Mayer quotes an official from Scotland Yard (headquarters of London’s Metropolitan Police) who says this account is “completely and utterly wrong.” When I asked one former senior CIA official what to make of this, he laughed and asked: “How would he know?” The CIA, he explained, has no liaison with London’s Metropolitan Police — it deals with MI6 (the Secret Intelligence Service) and sometimes with MI5 (the Security Service). An official from the Metropolitan Police, he said, would have no way of knowing what intelligence the CIA shared with MI6 or MI5, much less the ultimate source of that intelligence. Another former intelligence official agreed with this assessment, telling me: “The British deserve a great deal of credit for this operation, but a significant portion of the ‘back room’ was comprised of American intelligence information and operations.” That includes intelligence provided by KSM.

Here’s Mayer:

Thiessen’s claim about Khalid Sheikh Mohammed looks equally shaky. The Bush interrogation program hardly discovered the Philippine airlines plot: in 1995, police in Manila stopped it from proceeding and, later, confiscated a computer filled with incriminating details. By 2003, when Mohammed was detained, hundreds of news reports about the plot had been published. If Mohammed provided the C.I.A. with critical new clues–details unknown to the Philippine police, or anyone else–Thiessen doesn’t supply the evidence. 

Here’s Thiessen:

In fact, I never make any such claim in my book — obviously it would have been impossible for a program that started in 2002 to have disrupted a terrorist plot in 1995. What I do write is that during CIA questioning, “KSM describes in detail the revisions he made to his failed 1994–1995 plan known as the ‘Bojinka plot’— formulated with his nephew Ramzi Yousef — to blow up a dozen airplanes carrying some 4,000 passengers over the Pacific Ocean” (i.e., these are revisions he made to the plot for the next attempt).
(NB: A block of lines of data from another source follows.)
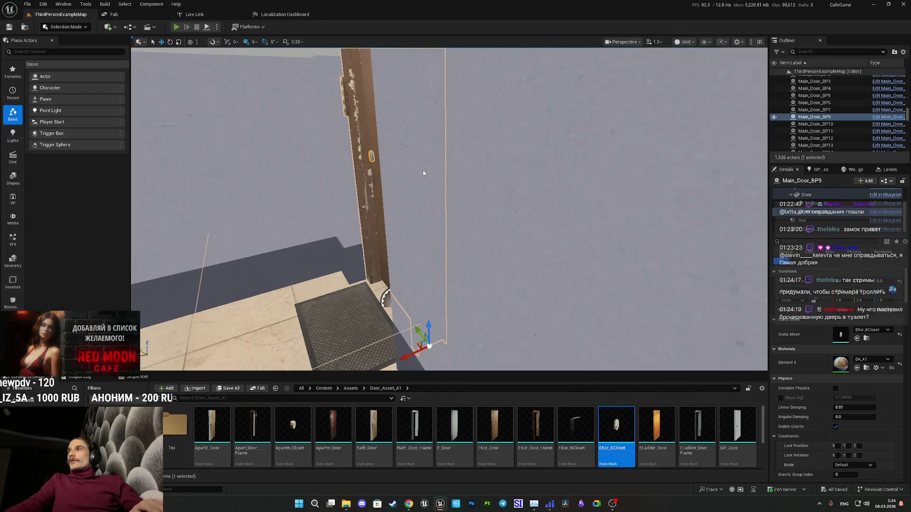
{"action": "key", "text": "alt+p"}
{"action": "key", "text": "F11"}
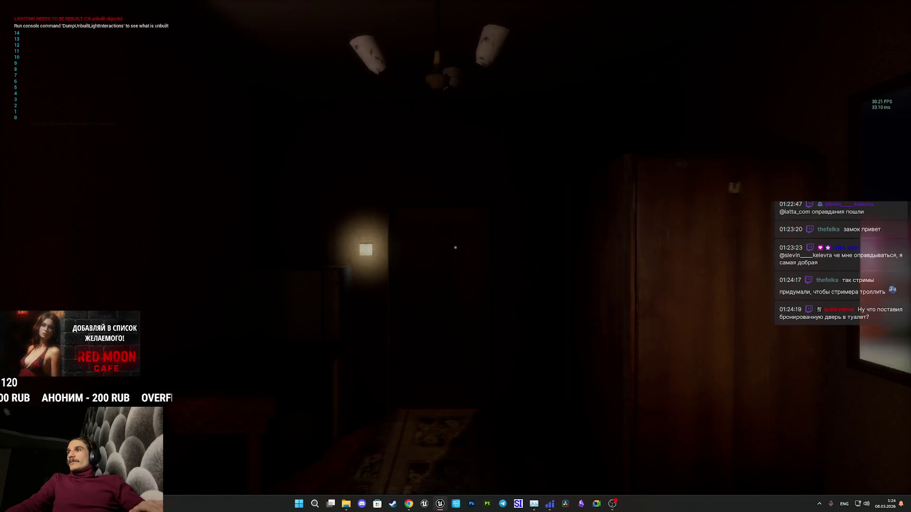
Switch on the toilet light, open the bathroom door, then open and close the far corridor door.
{"action": "key", "text": "w"}
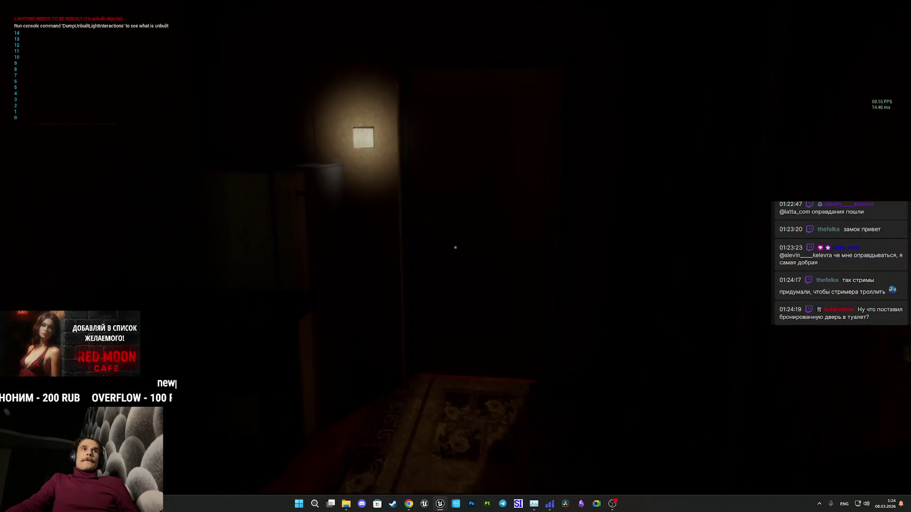
{"action": "key", "text": "e"}
{"action": "key", "text": "e"}
{"action": "key", "text": "w"}
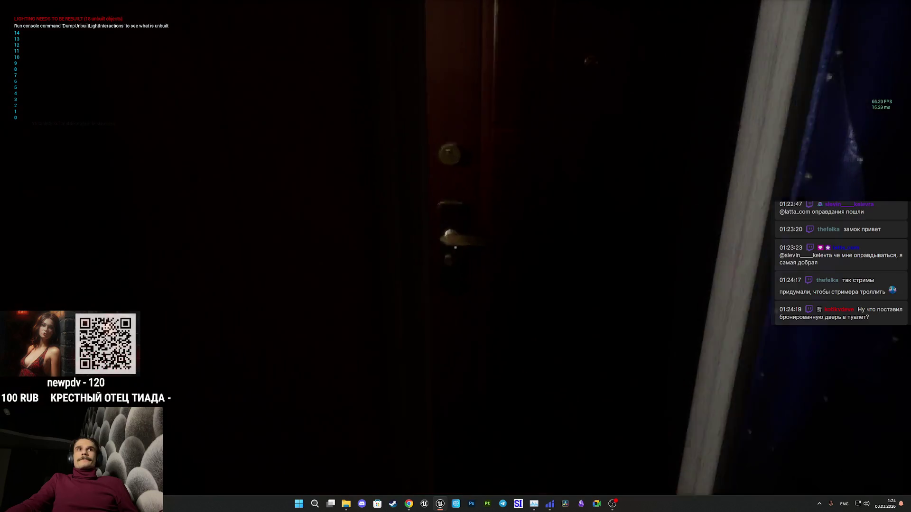
{"action": "key", "text": "e"}
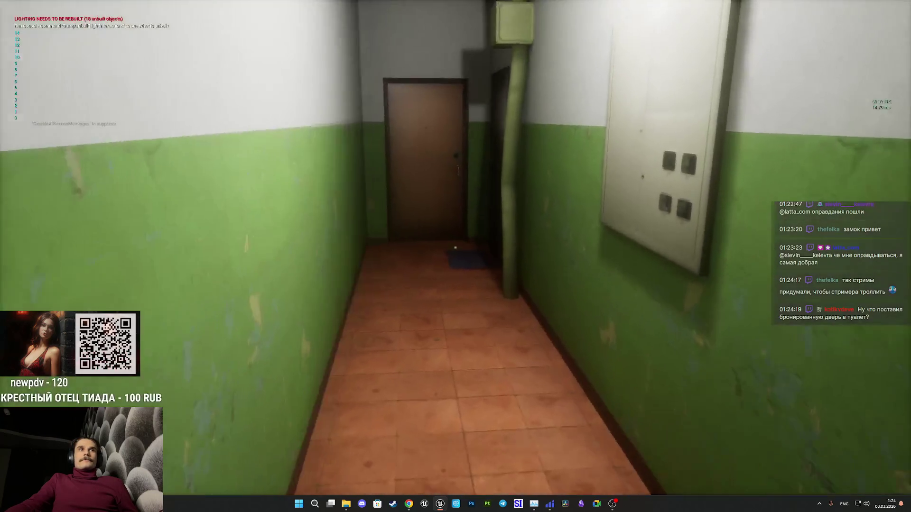
{"action": "key", "text": "w"}
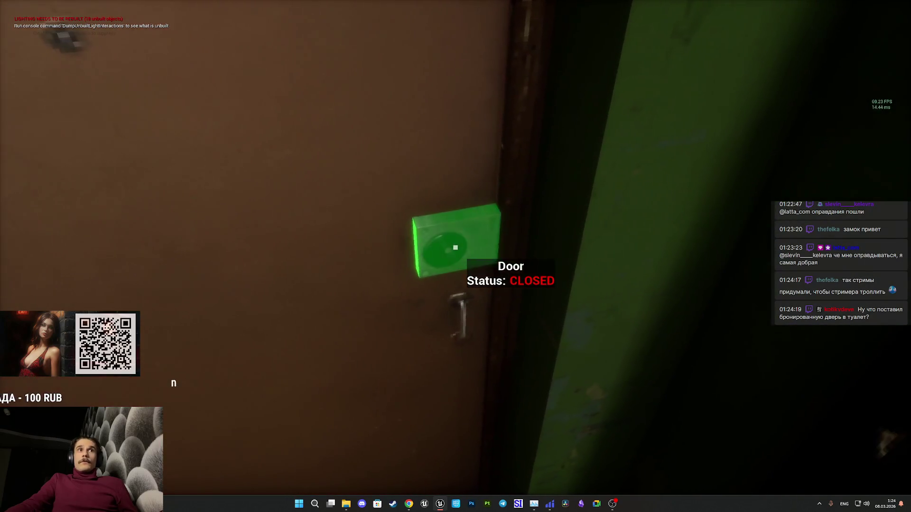
{"action": "key", "text": "e"}
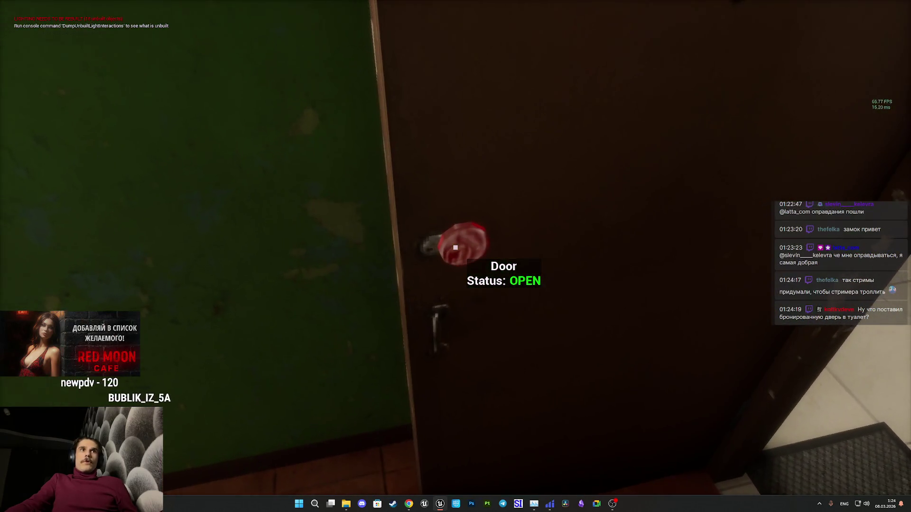
{"action": "key", "text": "e"}
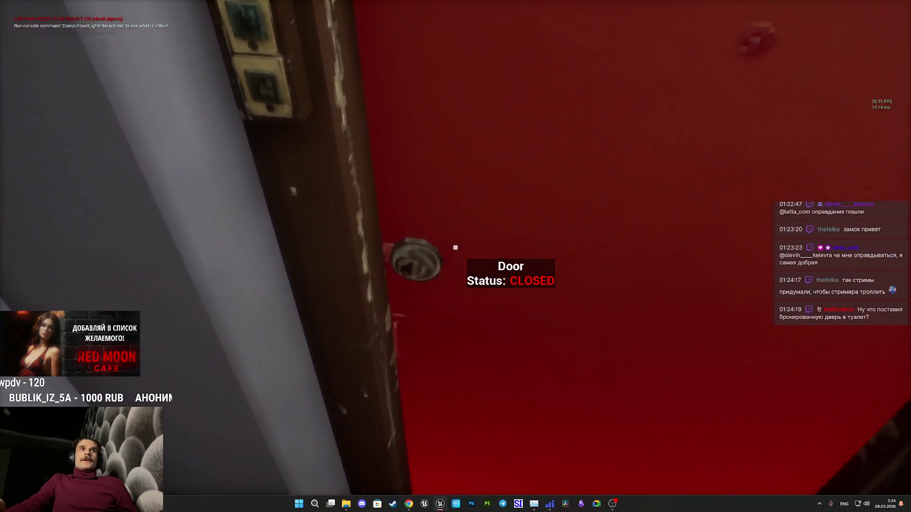
Unlock and open the door with the keys, close it, then step back and return.
{"action": "scroll", "coordinate": [456, 256], "scroll_direction": "down", "scroll_amount": 2}
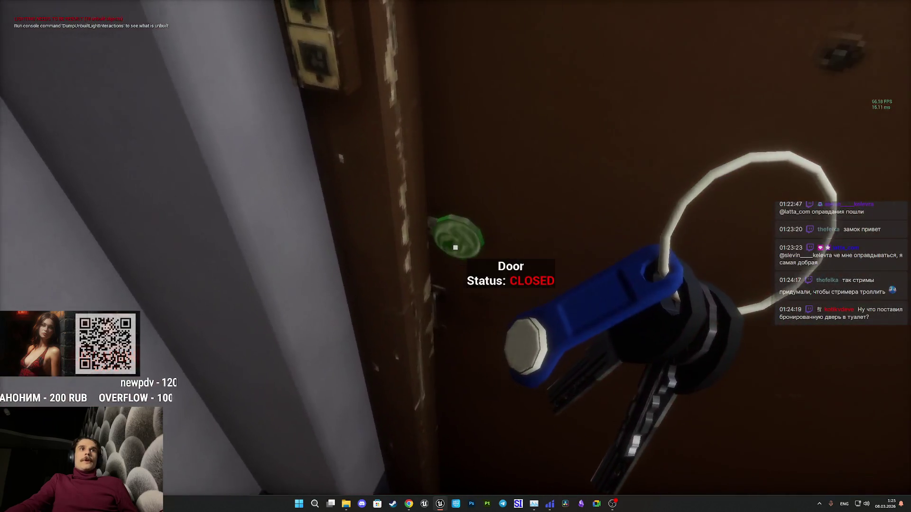
{"action": "left_click", "coordinate": [455, 247]}
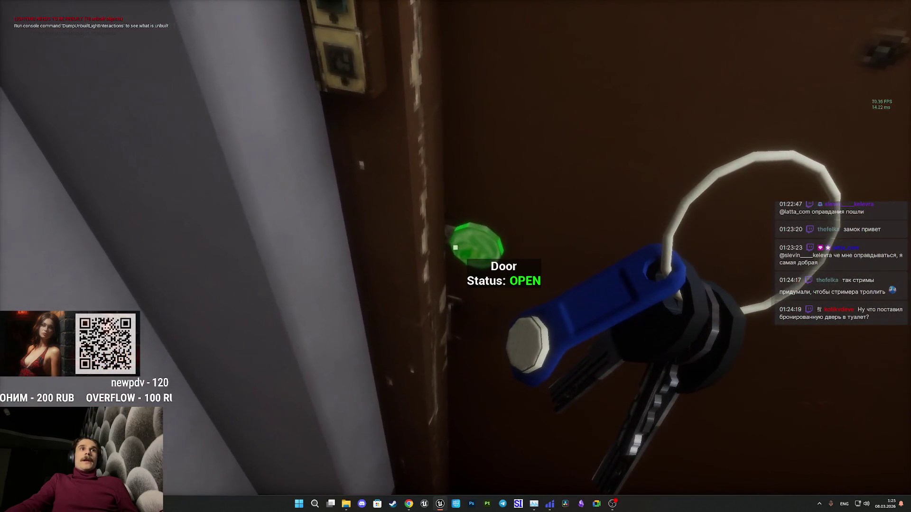
{"action": "scroll", "coordinate": [456, 247], "scroll_direction": "up", "scroll_amount": 2}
I explain (Courting Disaster, pages 7–8) that years later, in 2006, an observant CIA officer noticed that the activities of a cell being followed by British authorities appeared to match the revised plan KSM described, and that the CIA officer shared this information with the British authorities. At first they were skeptical, but later they acknowledged that this was in fact what the cell was planning. It was this critical information from KSM that uncovered the terrorists’ true intentions.

Readers may decide on their own who is more persuasive. I have a feeling that it largely depends on whom the reader would believe more at the outset, rather than on reading the two articles. But let’s be honest. There is no “devastating” takedown that completely discredits Thiessen or an absolutely complete rebuttal here.  There is just a disagreement and lots of give and take.